Last week, Beshear announced the launch of a long-term COVID-19 study, called the Co-Immunity Project. It’s a multi-phase collaboration between U of L and the Christina Lee Brown Envirome Institute, to first gauge the status of COVID-19 infection rates in frontline health care workers in Louisville, and then expanding it to randomized community testing, said Bhatnagar, one of the project’s lead researchers.
So far, Kentucky has largely stuck to the Centers for Disease Control and Prevention testing guidelines, limiting the available tests for only those with acute symptoms, including cough, shortness of breath and a fever. People over the age of 65, or those in long-term care facilities are also given priority. The Co-Immunity Project will be one of the first endeavors to test a large swath of asymptomatic people in the state.
Over the next few weeks, researchers will collect blood samples from as many as 6,000 frontline health care workers at U of L, Norton Healthcare and Baptist Health in Louisville. Starting in May, Bhatnagar and his team hope to collect these samples from a few thousand Louisvillians across demographics. For those with a strong immune response, their plasma may also be harvested to donate to patients with acute cases of COVID-19.
Bhatnagar said the goal is then to follow those participating frontline workers for a year, to see whether they get reinfected with COVID-19.
“If they don’t get reinfected, you would have reassurance that these antibodies [they produce] are effective,” he said. “Generally speaking, in most of the other flu viruses, and even [with] SARS,” which is another strain of coronavirus, “there is good indication that, once you get infected, you develop immunity.”
But since this strain is new, “so far, we know nothing” conclusive about it, said Bhatnagar, including the level and strength of antibodies needed to build up immunity: contracting it once might not necessarily prevent one from catching it again, in other words.
What he wants to figure out is, “if you see these antibodies in some people, would it impart them immunity?” Bhatnagar said, calling it “the most critical question” he’s hoping to answer.
‘Not a simple equation’
The timelines on both UK and U of L projects are still in flux — UK’s, for example, has not yet been granted final approval, and U of L hasn’t yet begun collecting blood samples — meaning counting it as a robust tool in the state’s current tool belt is still premature.
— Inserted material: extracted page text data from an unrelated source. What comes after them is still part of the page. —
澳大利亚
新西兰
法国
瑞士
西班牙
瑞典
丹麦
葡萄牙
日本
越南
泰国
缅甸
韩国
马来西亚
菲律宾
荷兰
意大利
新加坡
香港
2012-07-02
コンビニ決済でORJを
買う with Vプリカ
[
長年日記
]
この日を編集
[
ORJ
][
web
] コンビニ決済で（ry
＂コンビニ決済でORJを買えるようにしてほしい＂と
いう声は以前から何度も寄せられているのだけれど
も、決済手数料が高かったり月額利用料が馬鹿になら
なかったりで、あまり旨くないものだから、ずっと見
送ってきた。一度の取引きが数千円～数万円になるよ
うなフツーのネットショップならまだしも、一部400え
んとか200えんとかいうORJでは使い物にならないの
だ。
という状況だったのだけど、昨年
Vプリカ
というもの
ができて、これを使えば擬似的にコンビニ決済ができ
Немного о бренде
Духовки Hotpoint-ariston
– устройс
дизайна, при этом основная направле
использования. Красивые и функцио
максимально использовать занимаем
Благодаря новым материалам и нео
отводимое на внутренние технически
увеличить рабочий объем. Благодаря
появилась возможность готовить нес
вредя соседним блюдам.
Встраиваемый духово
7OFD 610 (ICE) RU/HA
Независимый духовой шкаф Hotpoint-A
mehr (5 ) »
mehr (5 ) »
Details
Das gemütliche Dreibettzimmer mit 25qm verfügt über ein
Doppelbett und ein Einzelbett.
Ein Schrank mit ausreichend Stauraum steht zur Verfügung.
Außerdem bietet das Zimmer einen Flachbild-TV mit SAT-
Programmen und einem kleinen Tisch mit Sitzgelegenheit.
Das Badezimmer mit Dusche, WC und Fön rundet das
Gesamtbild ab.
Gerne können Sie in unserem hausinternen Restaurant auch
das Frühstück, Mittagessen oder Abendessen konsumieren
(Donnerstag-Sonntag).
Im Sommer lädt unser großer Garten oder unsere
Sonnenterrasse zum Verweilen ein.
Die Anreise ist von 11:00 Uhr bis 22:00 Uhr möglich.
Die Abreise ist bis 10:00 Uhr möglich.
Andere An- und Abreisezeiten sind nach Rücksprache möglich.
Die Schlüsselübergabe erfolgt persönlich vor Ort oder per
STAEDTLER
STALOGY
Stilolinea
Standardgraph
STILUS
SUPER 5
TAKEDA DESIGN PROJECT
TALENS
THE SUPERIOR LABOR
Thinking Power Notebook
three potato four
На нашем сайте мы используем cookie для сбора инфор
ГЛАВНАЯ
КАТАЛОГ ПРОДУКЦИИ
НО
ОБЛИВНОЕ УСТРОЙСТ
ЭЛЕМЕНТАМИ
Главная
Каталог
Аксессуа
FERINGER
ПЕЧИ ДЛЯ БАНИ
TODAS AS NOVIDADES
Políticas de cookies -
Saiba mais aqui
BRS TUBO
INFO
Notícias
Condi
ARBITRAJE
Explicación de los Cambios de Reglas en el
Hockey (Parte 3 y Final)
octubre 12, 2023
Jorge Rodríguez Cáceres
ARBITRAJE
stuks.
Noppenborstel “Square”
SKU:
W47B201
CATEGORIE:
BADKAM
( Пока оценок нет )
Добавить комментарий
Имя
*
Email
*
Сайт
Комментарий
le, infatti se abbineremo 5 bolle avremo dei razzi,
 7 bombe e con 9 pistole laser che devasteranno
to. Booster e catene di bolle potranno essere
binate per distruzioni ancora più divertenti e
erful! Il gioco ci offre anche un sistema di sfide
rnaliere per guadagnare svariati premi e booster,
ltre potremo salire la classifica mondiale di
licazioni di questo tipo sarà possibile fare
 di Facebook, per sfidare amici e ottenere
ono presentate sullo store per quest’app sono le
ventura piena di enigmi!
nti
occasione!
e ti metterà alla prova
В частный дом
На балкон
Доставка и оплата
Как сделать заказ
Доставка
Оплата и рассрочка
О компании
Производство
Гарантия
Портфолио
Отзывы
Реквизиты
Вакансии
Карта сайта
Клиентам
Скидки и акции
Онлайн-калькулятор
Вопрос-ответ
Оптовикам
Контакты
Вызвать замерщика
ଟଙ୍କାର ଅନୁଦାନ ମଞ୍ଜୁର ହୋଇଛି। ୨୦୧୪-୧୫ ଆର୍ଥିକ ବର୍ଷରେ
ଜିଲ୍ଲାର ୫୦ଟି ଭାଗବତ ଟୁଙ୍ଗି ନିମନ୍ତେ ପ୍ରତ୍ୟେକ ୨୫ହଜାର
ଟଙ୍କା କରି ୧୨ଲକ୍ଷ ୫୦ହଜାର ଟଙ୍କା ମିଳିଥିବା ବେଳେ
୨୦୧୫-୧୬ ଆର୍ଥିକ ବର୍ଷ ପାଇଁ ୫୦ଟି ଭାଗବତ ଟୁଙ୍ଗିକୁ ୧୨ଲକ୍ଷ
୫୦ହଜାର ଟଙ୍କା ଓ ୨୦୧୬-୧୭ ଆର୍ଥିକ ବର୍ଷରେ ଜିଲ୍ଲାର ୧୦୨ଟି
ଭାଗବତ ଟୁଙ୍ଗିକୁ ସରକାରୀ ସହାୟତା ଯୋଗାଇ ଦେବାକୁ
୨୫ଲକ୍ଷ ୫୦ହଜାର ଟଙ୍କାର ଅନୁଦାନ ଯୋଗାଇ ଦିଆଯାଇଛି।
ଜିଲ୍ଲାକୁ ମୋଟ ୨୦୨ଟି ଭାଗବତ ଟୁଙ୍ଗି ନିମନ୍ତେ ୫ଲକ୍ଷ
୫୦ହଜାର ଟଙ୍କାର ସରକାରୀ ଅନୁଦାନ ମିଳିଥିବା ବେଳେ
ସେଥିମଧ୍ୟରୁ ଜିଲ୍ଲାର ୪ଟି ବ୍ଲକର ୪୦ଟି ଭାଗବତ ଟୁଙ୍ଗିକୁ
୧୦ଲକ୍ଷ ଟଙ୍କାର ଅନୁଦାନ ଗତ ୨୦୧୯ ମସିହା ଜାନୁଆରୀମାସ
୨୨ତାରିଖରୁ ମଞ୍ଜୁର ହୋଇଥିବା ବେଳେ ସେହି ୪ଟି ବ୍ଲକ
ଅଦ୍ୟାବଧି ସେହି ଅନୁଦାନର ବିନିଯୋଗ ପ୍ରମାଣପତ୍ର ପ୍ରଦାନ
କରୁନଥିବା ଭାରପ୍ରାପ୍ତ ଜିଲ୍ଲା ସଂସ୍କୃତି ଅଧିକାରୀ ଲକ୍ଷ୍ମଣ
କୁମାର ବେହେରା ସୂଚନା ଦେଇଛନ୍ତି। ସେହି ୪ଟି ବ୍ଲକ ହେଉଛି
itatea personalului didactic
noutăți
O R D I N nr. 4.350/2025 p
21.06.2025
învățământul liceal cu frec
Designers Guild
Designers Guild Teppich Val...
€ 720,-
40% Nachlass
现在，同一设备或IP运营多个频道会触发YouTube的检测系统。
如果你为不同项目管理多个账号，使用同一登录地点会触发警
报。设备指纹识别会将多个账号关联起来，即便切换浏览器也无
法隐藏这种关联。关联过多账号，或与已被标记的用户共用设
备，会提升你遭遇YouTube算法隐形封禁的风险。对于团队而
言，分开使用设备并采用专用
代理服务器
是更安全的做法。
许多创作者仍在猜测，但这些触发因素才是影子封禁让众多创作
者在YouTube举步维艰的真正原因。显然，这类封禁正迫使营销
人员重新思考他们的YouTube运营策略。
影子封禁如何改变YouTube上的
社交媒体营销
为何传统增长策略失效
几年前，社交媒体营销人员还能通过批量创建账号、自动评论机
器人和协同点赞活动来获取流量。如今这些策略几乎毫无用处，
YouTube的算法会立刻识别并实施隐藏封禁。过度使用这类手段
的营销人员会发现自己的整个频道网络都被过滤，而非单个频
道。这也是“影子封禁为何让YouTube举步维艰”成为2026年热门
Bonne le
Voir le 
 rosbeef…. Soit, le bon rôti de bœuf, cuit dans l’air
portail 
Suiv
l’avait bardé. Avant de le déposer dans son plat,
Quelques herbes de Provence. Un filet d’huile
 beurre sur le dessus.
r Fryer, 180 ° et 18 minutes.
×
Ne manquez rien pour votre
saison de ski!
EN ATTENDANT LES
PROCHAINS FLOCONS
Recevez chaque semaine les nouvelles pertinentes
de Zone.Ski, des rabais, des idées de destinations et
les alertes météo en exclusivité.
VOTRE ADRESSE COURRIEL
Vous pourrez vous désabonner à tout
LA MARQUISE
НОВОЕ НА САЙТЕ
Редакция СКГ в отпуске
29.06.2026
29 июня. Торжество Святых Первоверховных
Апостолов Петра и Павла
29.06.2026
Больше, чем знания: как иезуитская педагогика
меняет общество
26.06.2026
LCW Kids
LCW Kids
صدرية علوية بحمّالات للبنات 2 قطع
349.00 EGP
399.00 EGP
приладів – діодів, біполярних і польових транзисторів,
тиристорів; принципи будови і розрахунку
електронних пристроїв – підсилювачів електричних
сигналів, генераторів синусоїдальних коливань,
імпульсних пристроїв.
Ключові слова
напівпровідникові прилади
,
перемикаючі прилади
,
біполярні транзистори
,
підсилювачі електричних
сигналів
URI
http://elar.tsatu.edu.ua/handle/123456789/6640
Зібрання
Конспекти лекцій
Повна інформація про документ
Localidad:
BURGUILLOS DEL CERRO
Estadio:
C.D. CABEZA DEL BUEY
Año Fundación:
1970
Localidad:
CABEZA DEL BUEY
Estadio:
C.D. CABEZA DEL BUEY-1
It’s a point compounded by mounting pressure on Beshear to reopen the state’s economy.
This week, some of Kentucky’s neighbors to the south, including governors of Tennessee and Georgia, said they would fast track their respective state’s reopening starting May 1, even though there’s incomplete evidence that either state’s infection or death rates have waned.
Kentucky’s testing capacity is expanding at this point almost daily. The state recently acquired 15 rapid testing machines, for example, that will allow the medical community to process individual nasal swabs in a matter of minutes. Kroger is hosting pop-up testing at store locations across the state, including in Paducah, Madisonville, Somerset and Pikeville, with a goal of testing 20,000 people. And more hospitals are rolling out testing opportunities, including Hardin Memorial Health and Ephraim McDowell Health in Central Kentucky, and St. Claire HealthCare in Eastern Kentucky.
Still, ramping up testing is just one piece of a very complicated puzzle that needs completing.
“Reopening is not a simple equation of just testing. It’s testing, it’s PPE, it’s infrastructure, it’s people available in the public health sector to be able to help with quarantine, with contact tracing,” Rodrigue said. “It’s a difficult calculus, and something all organizations are trying to figure out.”
And the ideal testing scenario?
“Really it’s when the testing for the virus and antibodies is as commonly available as testing for a strep throat infection, or for influenza,” said Dr. Steve Toadvine, vice president at Baptist Health Lexington. “When it’s as commonly and as easily available, with rapid results.”